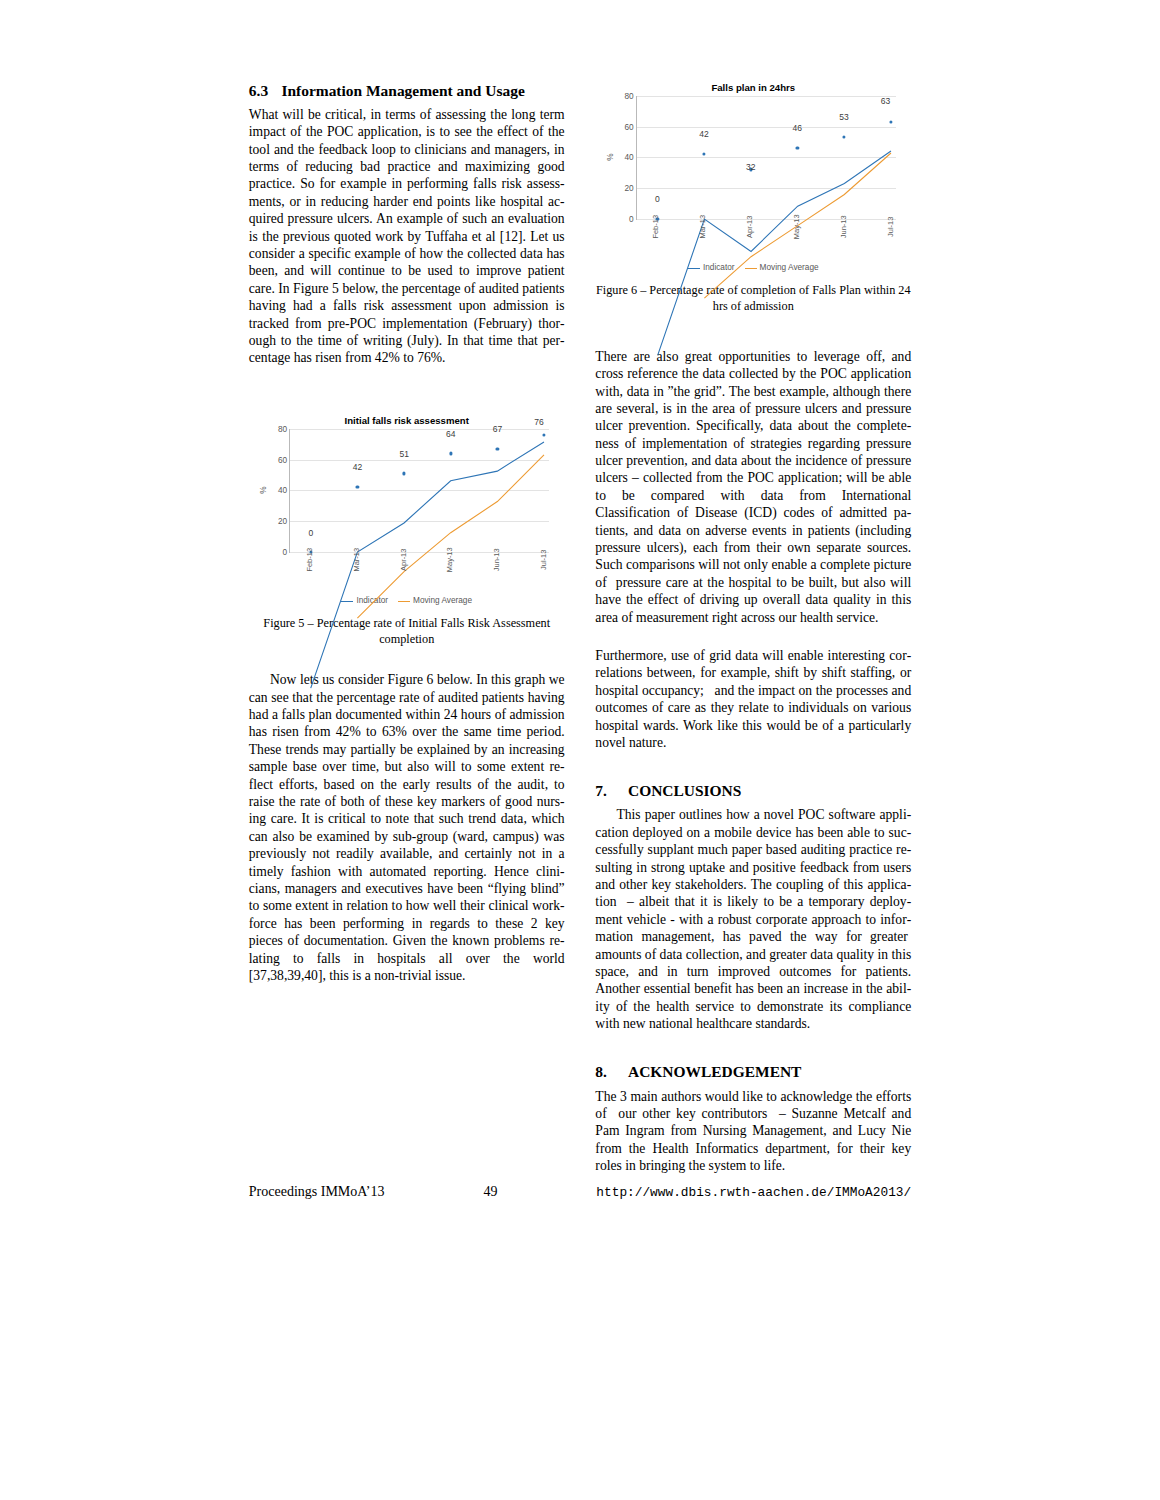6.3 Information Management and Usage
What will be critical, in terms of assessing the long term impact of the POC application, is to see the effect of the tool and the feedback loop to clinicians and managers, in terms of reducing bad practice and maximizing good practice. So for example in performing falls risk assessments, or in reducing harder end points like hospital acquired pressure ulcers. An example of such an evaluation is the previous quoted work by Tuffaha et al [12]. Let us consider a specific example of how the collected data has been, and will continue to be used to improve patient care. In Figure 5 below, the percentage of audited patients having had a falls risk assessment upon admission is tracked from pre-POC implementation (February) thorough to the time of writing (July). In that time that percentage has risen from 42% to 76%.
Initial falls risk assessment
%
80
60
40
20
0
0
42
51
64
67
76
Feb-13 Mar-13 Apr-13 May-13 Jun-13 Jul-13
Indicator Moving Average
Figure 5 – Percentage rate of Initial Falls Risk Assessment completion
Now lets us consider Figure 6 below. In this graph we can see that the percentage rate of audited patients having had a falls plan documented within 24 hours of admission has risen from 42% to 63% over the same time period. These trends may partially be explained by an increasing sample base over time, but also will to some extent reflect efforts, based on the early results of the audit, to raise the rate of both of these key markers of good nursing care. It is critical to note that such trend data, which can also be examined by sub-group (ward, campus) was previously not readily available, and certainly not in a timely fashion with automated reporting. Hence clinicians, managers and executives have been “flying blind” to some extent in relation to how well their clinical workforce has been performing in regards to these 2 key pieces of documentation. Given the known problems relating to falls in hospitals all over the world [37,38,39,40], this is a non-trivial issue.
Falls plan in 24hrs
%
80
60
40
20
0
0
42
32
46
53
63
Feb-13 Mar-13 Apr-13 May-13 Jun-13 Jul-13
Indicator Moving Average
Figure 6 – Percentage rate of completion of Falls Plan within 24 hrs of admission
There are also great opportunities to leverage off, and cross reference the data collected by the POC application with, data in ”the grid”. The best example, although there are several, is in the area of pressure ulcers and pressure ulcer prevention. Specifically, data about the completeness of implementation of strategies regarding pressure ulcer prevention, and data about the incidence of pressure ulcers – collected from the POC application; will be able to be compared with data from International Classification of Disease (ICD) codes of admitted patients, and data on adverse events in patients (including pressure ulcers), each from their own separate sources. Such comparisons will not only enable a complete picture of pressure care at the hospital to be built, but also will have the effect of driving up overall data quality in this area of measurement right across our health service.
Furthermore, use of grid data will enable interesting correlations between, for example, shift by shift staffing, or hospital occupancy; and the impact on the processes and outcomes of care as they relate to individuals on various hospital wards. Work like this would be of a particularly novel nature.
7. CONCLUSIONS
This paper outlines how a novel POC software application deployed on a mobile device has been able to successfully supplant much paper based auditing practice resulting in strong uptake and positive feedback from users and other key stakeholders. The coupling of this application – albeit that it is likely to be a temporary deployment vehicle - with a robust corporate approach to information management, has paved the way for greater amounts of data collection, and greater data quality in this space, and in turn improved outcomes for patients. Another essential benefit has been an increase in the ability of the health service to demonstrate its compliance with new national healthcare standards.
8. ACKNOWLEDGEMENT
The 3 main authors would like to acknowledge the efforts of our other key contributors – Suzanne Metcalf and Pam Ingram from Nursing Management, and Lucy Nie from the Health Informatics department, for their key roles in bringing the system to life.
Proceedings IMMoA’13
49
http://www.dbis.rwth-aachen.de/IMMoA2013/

—————

• _WHAT IS REQUIRED_
All entries above must be repeated exactly; pictures are to be left out.

• _FINISHED EXERCISE_
6.3 Information Management and Usage
What will be critical, in terms of assessing the long term impact of the POC application, is to see the effect of the tool and the feedback loop to clinicians and managers, in terms of reducing bad practice and maximizing good practice. So for example in performing falls risk assessments, or in reducing harder end points like hospital acquired pressure ulcers. An example of such an evaluation is the previous quoted work by Tuffaha et al [12]. Let us consider a specific example of how the collected data has been, and will continue to be used to improve patient care. In Figure 5 below, the percentage of audited patients having had a falls risk assessment upon admission is tracked from pre-POC implementation (February) thorough to the time of writing (July). In that time that percentage has risen from 42% to 76%.
Initial falls risk assessment
%
80
60
40
20
0
0
42
51
64
67
76
Feb-13 Mar-13 Apr-13 May-13 Jun-13 Jul-13
Indicator Moving Average
Figure 5 – Percentage rate of Initial Falls Risk Assessment completion
Now lets us consider Figure 6 below. In this graph we can see that the percentage rate of audited patients having had a falls plan documented within 24 hours of admission has risen from 42% to 63% over the same time period. These trends may partially be explained by an increasing sample base over time, but also will to some extent reflect efforts, based on the early results of the audit, to raise the rate of both of these key markers of good nursing care. It is critical to note that such trend data, which can also be examined by sub-group (ward, campus) was previously not readily available, and certainly not in a timely fashion with automated reporting. Hence clinicians, managers and executives have been “flying blind” to some extent in relation to how well their clinical workforce has been performing in regards to these 2 key pieces of documentation. Given the known problems relating to falls in hospitals all over the world [37,38,39,40], this is a non-trivial issue.
Falls plan in 24hrs
%
80
60
40
20
0
0
42
32
46
53
63
Feb-13 Mar-13 Apr-13 May-13 Jun-13 Jul-13
Indicator Moving Average
Figure 6 – Percentage rate of completion of Falls Plan within 24 hrs of admission
There are also great opportunities to leverage off, and cross reference the data collected by the POC application with, data in ”the grid”. The best example, although there are several, is in the area of pressure ulcers and pressure ulcer prevention. Specifically, data about the completeness of implementation of strategies regarding pressure ulcer prevention, and data about the incidence of pressure ulcers – collected from the POC application; will be able to be compared with data from International Classification of Disease (ICD) codes of admitted patients, and data on adverse events in patients (including pressure ulcers), each from their own separate sources. Such comparisons will not only enable a complete picture of pressure care at the hospital to be built, but also will have the effect of driving up overall data quality in this area of measurement right across our health service.
Furthermore, use of grid data will enable interesting correlations between, for example, shift by shift staffing, or hospital occupancy; and the impact on the processes and outcomes of care as they relate to individuals on various hospital wards. Work like this would be of a particularly novel nature.
7. CONCLUSIONS
This paper outlines how a novel POC software application deployed on a mobile device has been able to successfully supplant much paper based auditing practice resulting in strong uptake and positive feedback from users and other key stakeholders. The coupling of this application – albeit that it is likely to be a temporary deployment vehicle - with a robust corporate approach to information management, has paved the way for greater amounts of data collection, and greater data quality in this space, and in turn improved outcomes for patients. Another essential benefit has been an increase in the ability of the health service to demonstrate its compliance with new national healthcare standards.
8. ACKNOWLEDGEMENT
The 3 main authors would like to acknowledge the efforts of our other key contributors – Suzanne Metcalf and Pam Ingram from Nursing Management, and Lucy Nie from the Health Informatics department, for their key roles in bringing the system to life.
Proceedings IMMoA’13
49
http://www.dbis.rwth-aachen.de/IMMoA2013/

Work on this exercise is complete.